Generative Models

These models are designed to create new, original content. We discuss various types of generative models below. 

Autoregressive Models

Generate data step-by-step, predicting the next element from previously generated elements. An autoregressive model is a type of generative model that predicts the next element in a sequence based on all of the elements that came before it. The word “autoregressive” comes from “auto” (self) and “regressive” (regression, or prediction from past values).

  • Use cases: Language modeling, music composition, sequential data generation.

Large Language Model (LLM)

LLMs are a specific, powerful class of autoregressive model. The key difference isn’t in the method of generation but in the scale and architecture of the model. “autoregressive” is the method of generation, and “LLM” is the type of model that uses that method at an unprecedented scale. All LLMs are autoregressive, there are many autoregressive models that are not large enough to be considered LLMs. Eg. the ones used for time-series forecasting in economics or older, smaller language models. 

Diffusion Models

They learn to reverse a gradual noise-adding process, starting from pure noise to create realistic samples.

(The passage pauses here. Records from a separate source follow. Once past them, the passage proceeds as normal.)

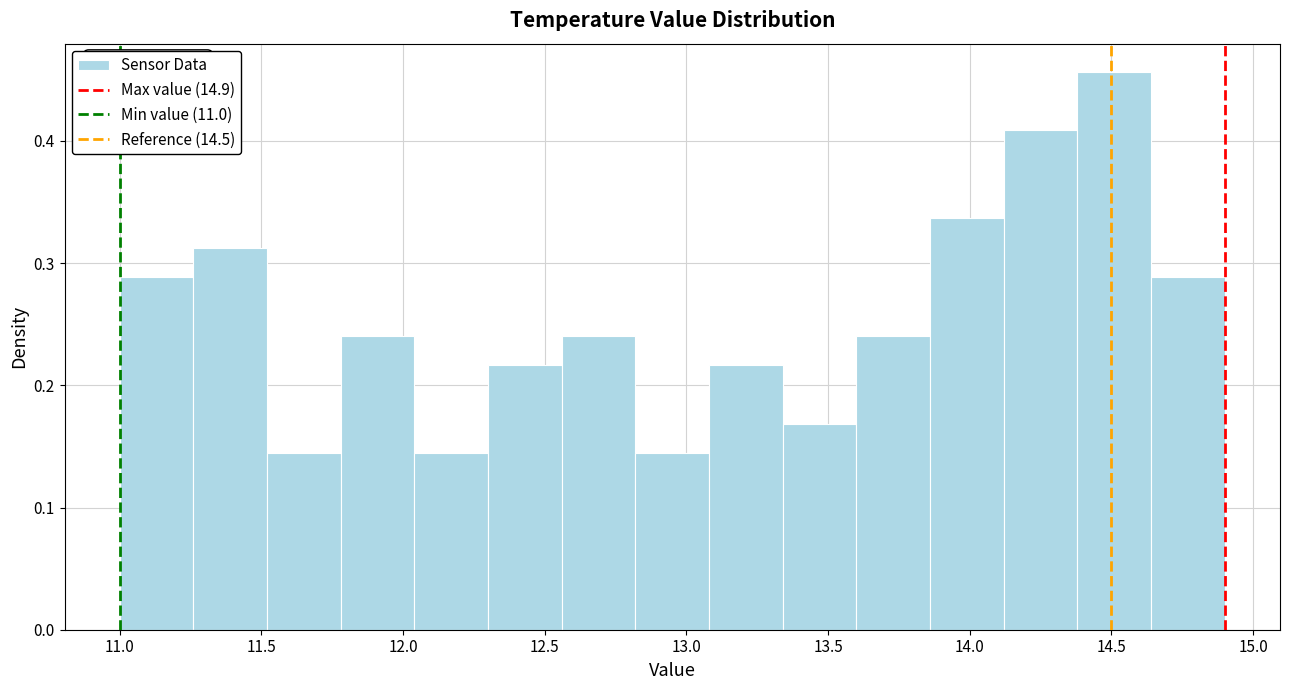

Over which range of the x-axis is the bar tallest?

14.38 to 14.64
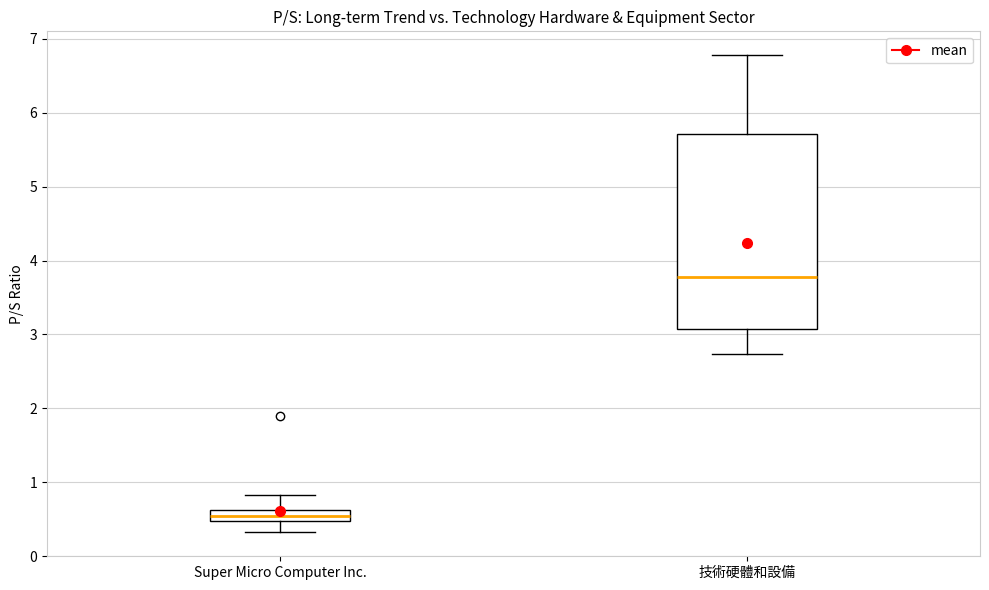

Which box has the lowest median line?

Super Micro Computer Inc.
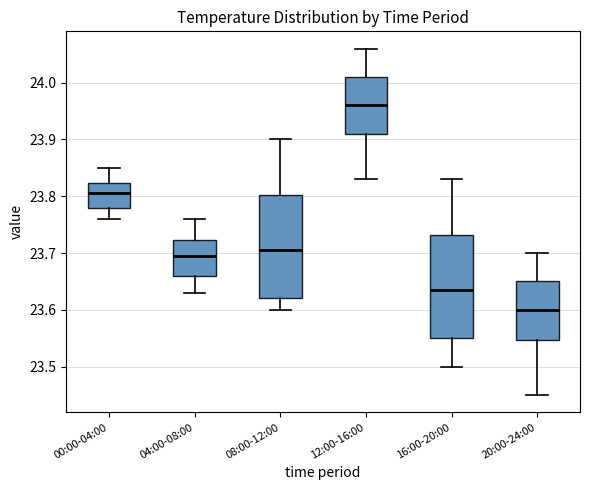

Where does the upper whisker of the box for 00:00-04:00 end on the y-axis? The values are not printed on the chart, so give them approximately, as read against the axis.

23.85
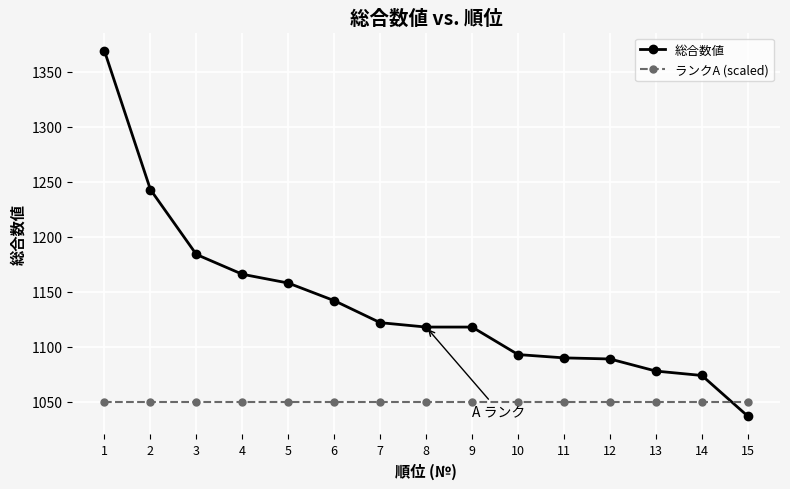

Which series has the widest spread of values?

総合数値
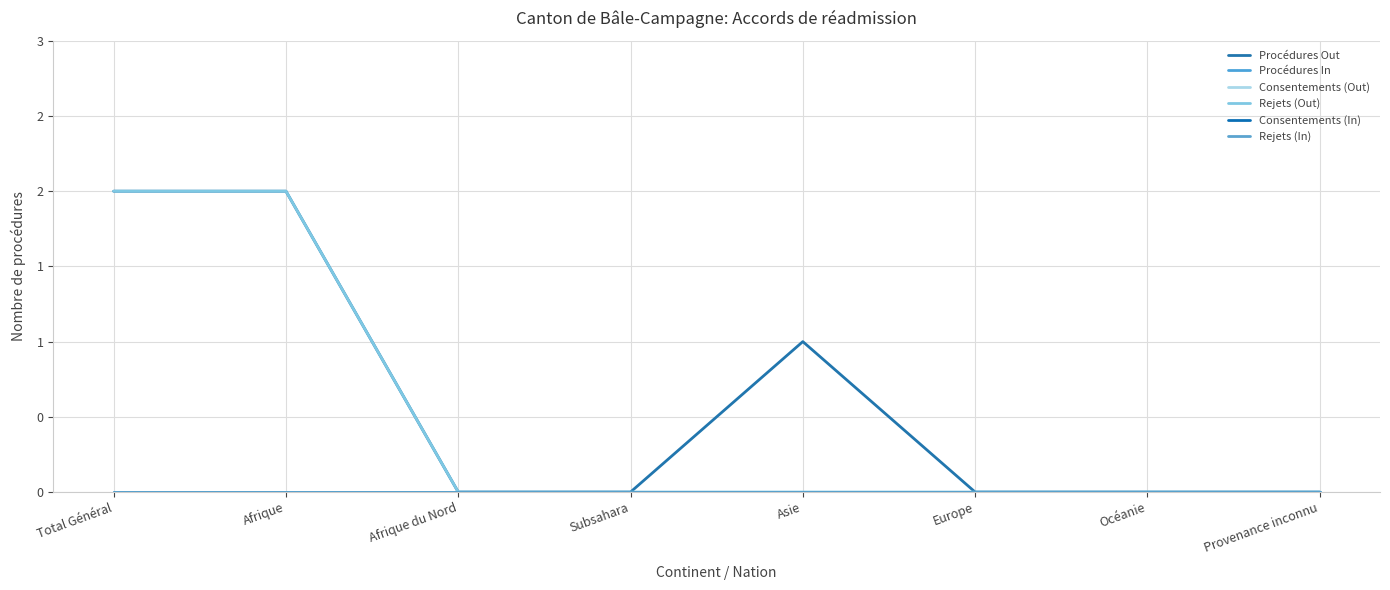

Reading left to right, extract all data points from this chart.

Procédures Out: Total Général=2	Afrique=2	Afrique du Nord=0	Subsahara=0	Asie=1	Europe=0	Océanie=0	Provenance inconnu=0
Procédures In: Total Général=0	Afrique=0	Afrique du Nord=0	Subsahara=0	Asie=0	Europe=0	Océanie=0	Provenance inconnu=0
Consentements (Out): Total Général=0	Afrique=0	Afrique du Nord=0	Subsahara=0	Asie=0	Europe=0	Océanie=0	Provenance inconnu=0
Rejets (Out): Total Général=2	Afrique=2	Afrique du Nord=0	Subsahara=0	Asie=0	Europe=0	Océanie=0	Provenance inconnu=0
Consentements (In): Total Général=0	Afrique=0	Afrique du Nord=0	Subsahara=0	Asie=0	Europe=0	Océanie=0	Provenance inconnu=0
Rejets (In): Total Général=0	Afrique=0	Afrique du Nord=0	Subsahara=0	Asie=0	Europe=0	Océanie=0	Provenance inconnu=0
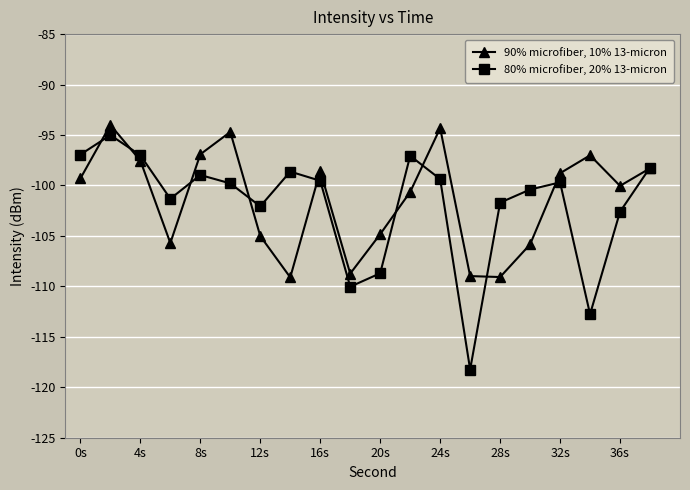

Which series has the largest total across all categories?

90% microfiber, 10% 13-micron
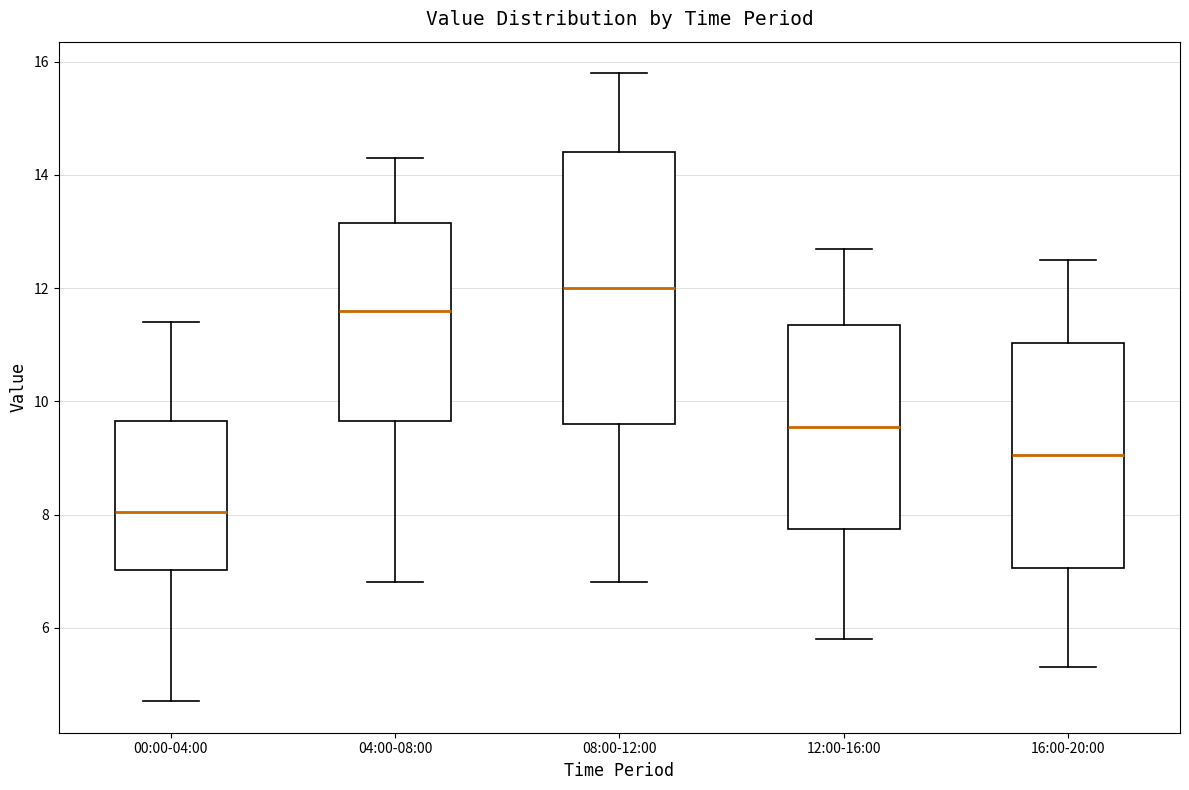

Which box's median line is the highest?

08:00-12:00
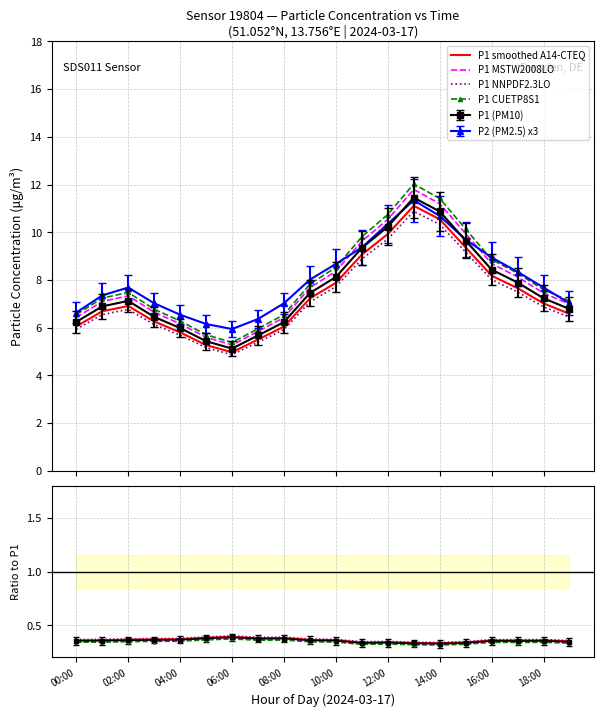

Which series has the largest range (max minus min)?

P1 CUETP8S1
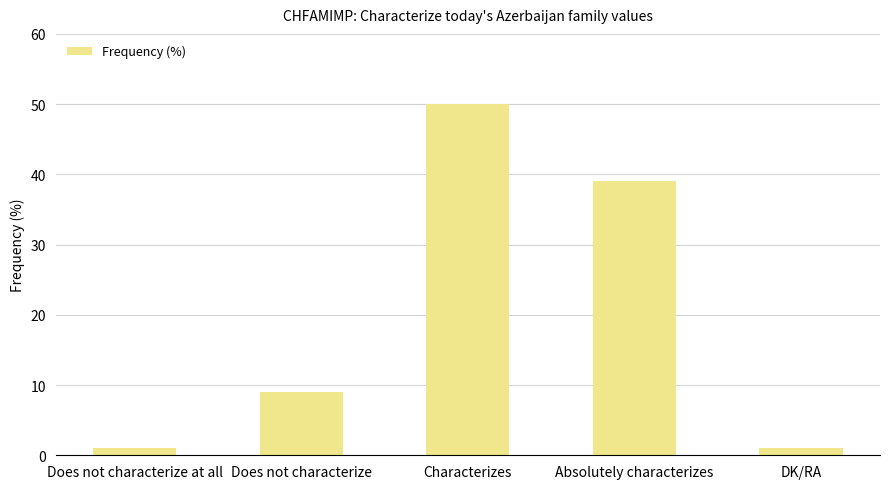

The value at Characterizes is 50. True or false?

True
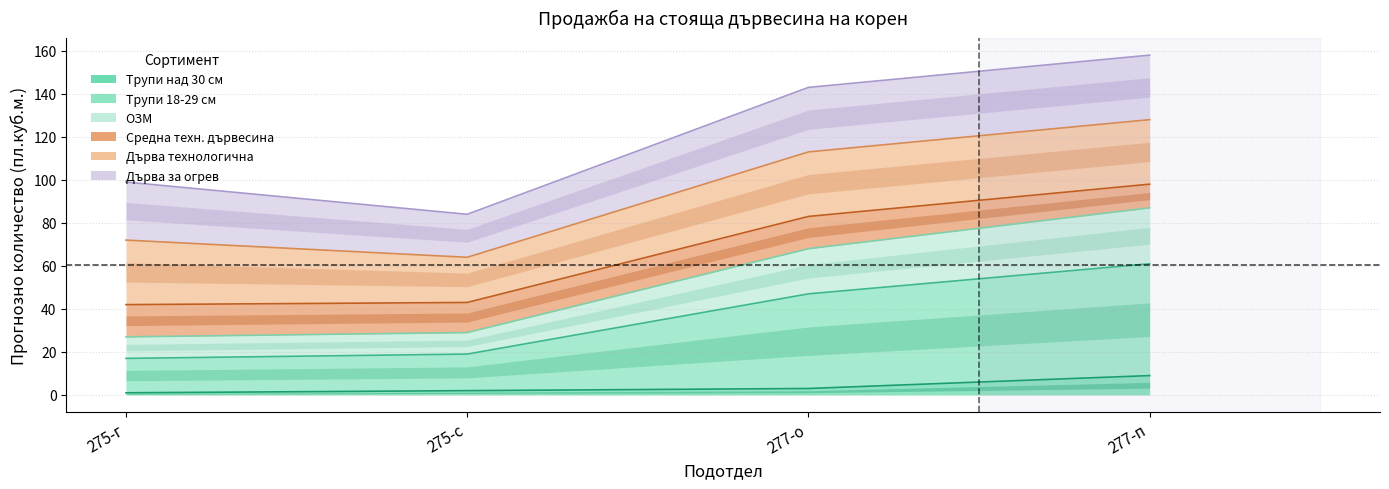

True or false: Трупи за бичене над 30 см has a value of 3 at 275-с.

False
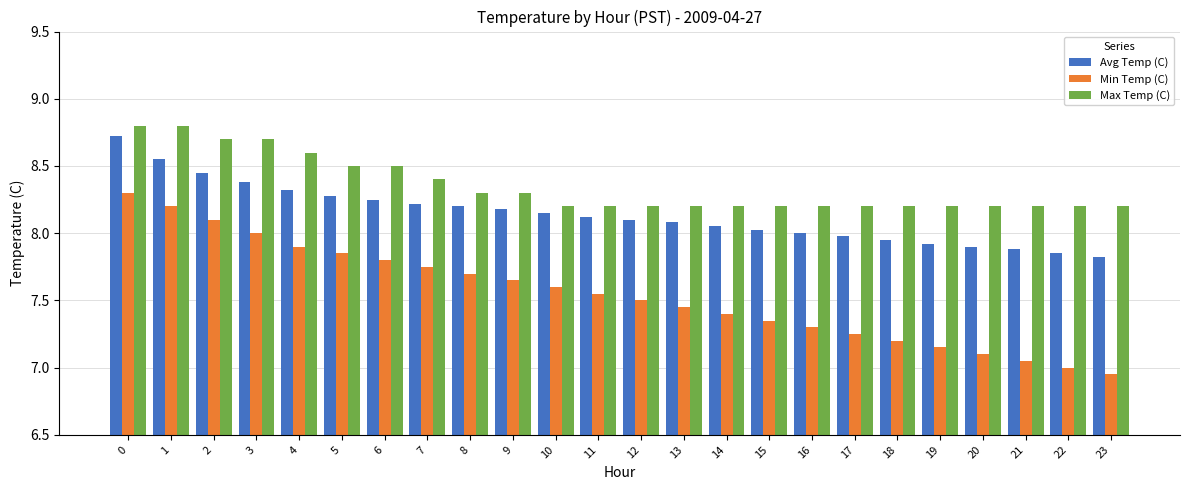

Is it true that Max Temp (C) equals 8.7 at 2?

True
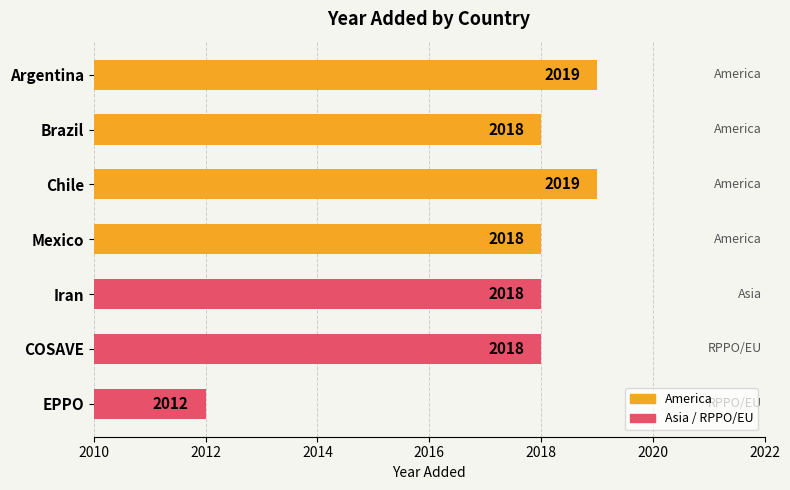

What is the minimum value shown in the chart?

2012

  • Examples: DALL·E 2, Stable Diffusion.
  • Use cases: High-quality image generation, video synthesis.
Flow-Based Models

Use invertible transformations to map between data and latent space with exact likelihood estimation.

  • Examples: RealNVP, Glow.
  • Use cases: Image generation with exact log-likelihood, scientific simulations.
Generative Adversarial Networks (GANs)

Uses two competing neural networks—a generator and a discriminator—to create highly realistic new data. Generator network creates new data and a discriminator network tries to tell if the data is real or fake. This adversarial process drives the generator to produce highly authentic content, such as images.

Use cases: Image synthesis (e.g., faces, art), video generation, super-resolution.

Variational Autoencoders (VAEs):

After learning a latent space compressed representation of data using probabilistic encoding and decoding they generate new samples by sampling from this learned latent space. This is a probabilistic approach that is effective for tasks like generating new variations of existing data.

  • Use cases: Image generation, text generation, anomaly detection.